As we get older, we associate certain moments of history with people we grew up with. For example, the Bay of Pigs and Cuban Missile Crisis remind me of my parents. Hearing of Minnie Minoso reminds me of my father and brother one Sunday afternoon in Cuba.
I am always reminded of my late great uncle on Lincoln anniversaries, from his date of birth to the Gettysburg Address to the day he was assassinated.
President Lincoln was born on February 12, 1809. I don’t believe he had a bigger fan on this planet than my late great uncle, who was a judge; a college professor; an attorney; and, I repeat, a big fan of President Lincoln.
I am sure he would have loved this post about Mr. Lincoln written by Scott Johnson:
Today is of course the anniversary of the birth of America’s greatest president, Abraham Lincoln.
As a politician and as president, Lincoln was a profound student of the Constitution and constitutional history.

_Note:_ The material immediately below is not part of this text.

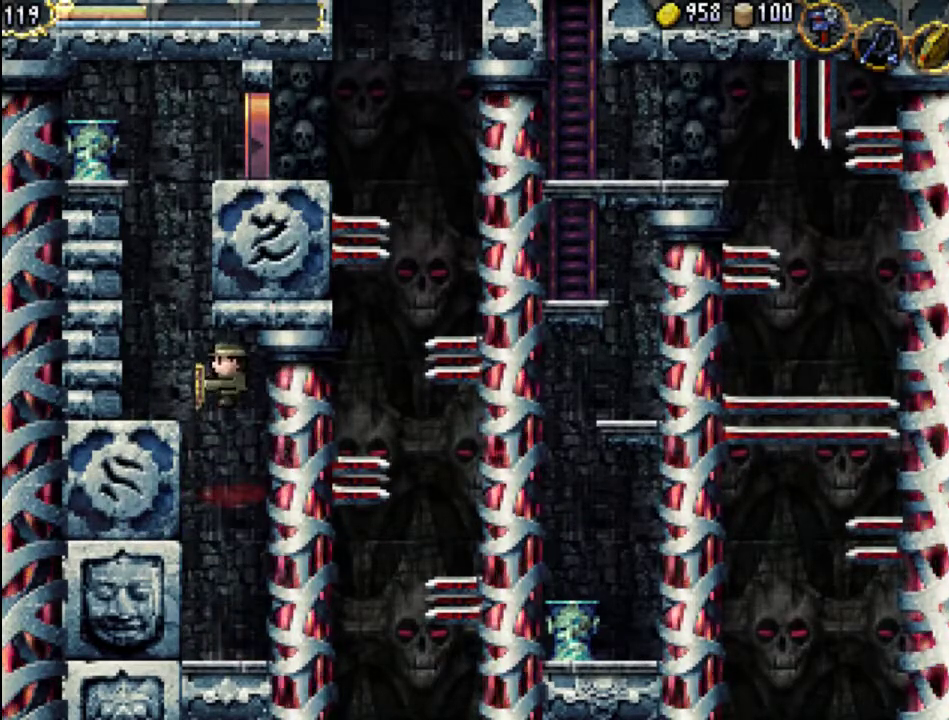
{"buttons": ["A"], "events": [[200, "A", "up"], [233, "DPAD_LEFT", "up"], [400, "A", "down"]]}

Perhaps most important, Lincoln was America’s indispensable teacher of the moral ground of political freedom at the exact moment when the country was on the threshold of abandoning what he called its “ancient faith” that all men are created equal.
In 1858 Lincoln attained national prominence in the Republican Party as the result of the contest for the Senate seat held by Stephen Douglas.
It was Lincoln’s losing campaign against Douglas that made him a figure of sufficient prominence that he could be the party’s 1860 presidential nominee.
At the convention of the Illinois Republican Party in June, Lincoln was the unanimous choice to run against Douglas.
After making him its nominee late on the afternoon of June 16, the entire convention returned that evening to hear Lincoln speak.
Accepting the convention’s nomination, Lincoln gave one of the most incendiary speeches in American history.
Lincoln electrified the convention, asserting that the institution of slavery had made the United States “a house divided against itself.” Slavery would either be extirpated or become lawful nationwide, Lincoln predicted, provocatively quoting scriptural authority to the effect that “a house divided against itself cannot stand.”
Demonstrating how it “changed the course of history,” Harry Jaffa calls it “[t]he speech that changed the world.”
Yes, my great uncle would have loved President Lincoln referred to as “America’s indispensable teacher of the moral ground of political freedom.” Yes, he would have loved that!
To say the least, Abraham Lincoln had a huge impact on his life and specially his political ideas.
In fact, he was such a fan that my brother and I got to sit at his home study and hear him recite the Gettysburg Address.
We were too young back in Cuba to appreciate his message. It took me a while, and relocation to this wonderful country, to understand it and to love each and every word.
Years later, I always think of my great uncle on any day, or when I am exposed to any documentary or book, that reminds us of the 16th president of the U.S.